O currículo recheado deu credencial para Torben se aventurar nos torneios de vela oceânica.
Ele já participou da America's Cup como tático do veleiro italiano Prada. A prova é disputada em embarcações com mais de 15 m de comprimento e considerada a mais complexa do gênero.
Próximo desafio: encarar uma volta ao mundo na Volvo's Ocean Race, com uma equipe brasileira. "Mas antes temos um Brasileiro da star pela frente, agora em setembro.
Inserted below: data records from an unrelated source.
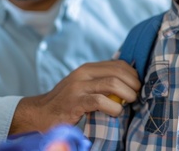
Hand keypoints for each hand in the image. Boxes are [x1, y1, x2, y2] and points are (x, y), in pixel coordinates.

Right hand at [9, 60, 140, 134]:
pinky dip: (114, 107)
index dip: (133, 74)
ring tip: (129, 103)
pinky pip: (100, 101)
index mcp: (88, 68)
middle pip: (118, 72)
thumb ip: (101, 81)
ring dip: (127, 94)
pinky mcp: (75, 102)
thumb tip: (130, 82)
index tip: (138, 86)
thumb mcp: (85, 85)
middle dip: (133, 84)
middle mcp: (83, 73)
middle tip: (136, 96)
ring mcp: (78, 87)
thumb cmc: (67, 102)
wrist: (40, 114)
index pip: (118, 64)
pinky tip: (116, 111)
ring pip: (112, 84)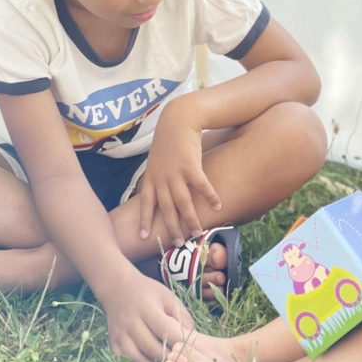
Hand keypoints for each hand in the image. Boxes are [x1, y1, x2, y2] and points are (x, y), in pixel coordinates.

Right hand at [104, 272, 194, 361]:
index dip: (180, 341)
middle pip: (152, 348)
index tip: (190, 347)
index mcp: (146, 307)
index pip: (166, 330)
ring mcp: (119, 336)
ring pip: (139, 360)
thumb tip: (194, 339)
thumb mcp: (168, 296)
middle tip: (181, 359)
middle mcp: (130, 323)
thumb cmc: (147, 292)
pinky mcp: (113, 345)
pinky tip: (151, 361)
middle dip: (169, 356)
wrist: (118, 289)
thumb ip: (182, 316)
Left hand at [138, 100, 221, 244]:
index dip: (144, 220)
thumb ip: (157, 175)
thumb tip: (158, 190)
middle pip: (166, 208)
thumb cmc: (169, 138)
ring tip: (198, 233)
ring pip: (183, 202)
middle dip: (171, 227)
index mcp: (152, 177)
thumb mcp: (156, 158)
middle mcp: (162, 178)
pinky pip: (201, 186)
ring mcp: (175, 173)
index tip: (143, 237)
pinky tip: (218, 206)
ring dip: (190, 219)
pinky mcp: (191, 166)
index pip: (146, 203)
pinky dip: (210, 197)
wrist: (178, 118)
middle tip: (178, 243)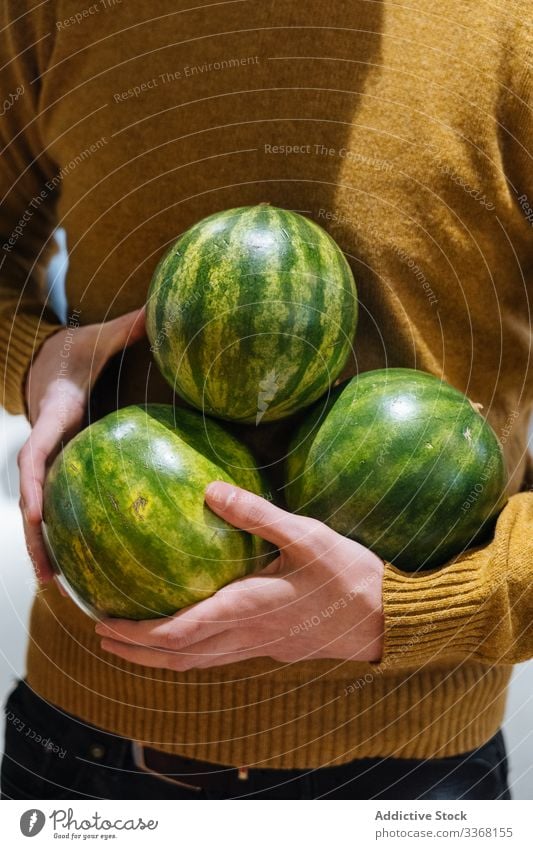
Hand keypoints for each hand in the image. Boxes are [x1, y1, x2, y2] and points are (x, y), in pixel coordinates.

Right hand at [19, 307, 145, 582]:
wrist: (50, 362)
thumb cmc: (77, 353)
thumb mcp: (98, 340)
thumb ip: (127, 331)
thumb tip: (160, 314)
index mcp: (51, 418)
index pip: (34, 455)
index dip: (31, 484)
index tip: (33, 513)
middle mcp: (44, 445)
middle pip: (30, 497)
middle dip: (34, 535)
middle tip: (46, 572)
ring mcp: (50, 462)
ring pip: (40, 510)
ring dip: (44, 546)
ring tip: (58, 585)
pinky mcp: (60, 470)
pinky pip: (60, 504)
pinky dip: (65, 532)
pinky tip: (86, 563)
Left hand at [95, 481, 383, 667]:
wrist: (385, 619)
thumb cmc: (349, 576)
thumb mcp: (306, 536)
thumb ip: (258, 515)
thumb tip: (212, 490)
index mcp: (246, 609)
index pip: (177, 633)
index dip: (137, 633)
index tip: (106, 623)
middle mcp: (246, 635)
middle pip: (178, 657)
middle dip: (137, 649)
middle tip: (104, 635)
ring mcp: (259, 646)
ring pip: (198, 662)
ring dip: (160, 656)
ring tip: (134, 642)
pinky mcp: (273, 647)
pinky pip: (219, 657)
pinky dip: (191, 652)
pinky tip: (192, 634)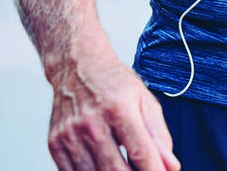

Nem vai dar tempo de comemorar muito esse ouro olímpico", conta Torben.
O ouro de ontem também despachou o nadador Gustavo Borges e o isolou no posto de maior medalhista olímpico do Brasil.
Serviu também para ratificar a vela como esporte mais premiado do Brasil em Olimpíadas -a modalidade já rendeu 14 pódios.
Curiosidade: Torben tem como ídolo o próprio Elvström, "por ser um homem que sempre andou à frente do seu tempo".
A Folha contatou o ex-velejador dinarmaquês anteontem. Educadamente, informou que não gostaria de aparecer. "Eu tenho evitado me expor nos últimos anos. Por isso peço que entenda o fato de eu não conceder a entrevista".
Aos 76 anos, ele sai de cena e abre espaços para novos ídolos. Torben Schmidt Grael, brasileiro, mostrou em Atenas que o trono vai ficar em boas mãos.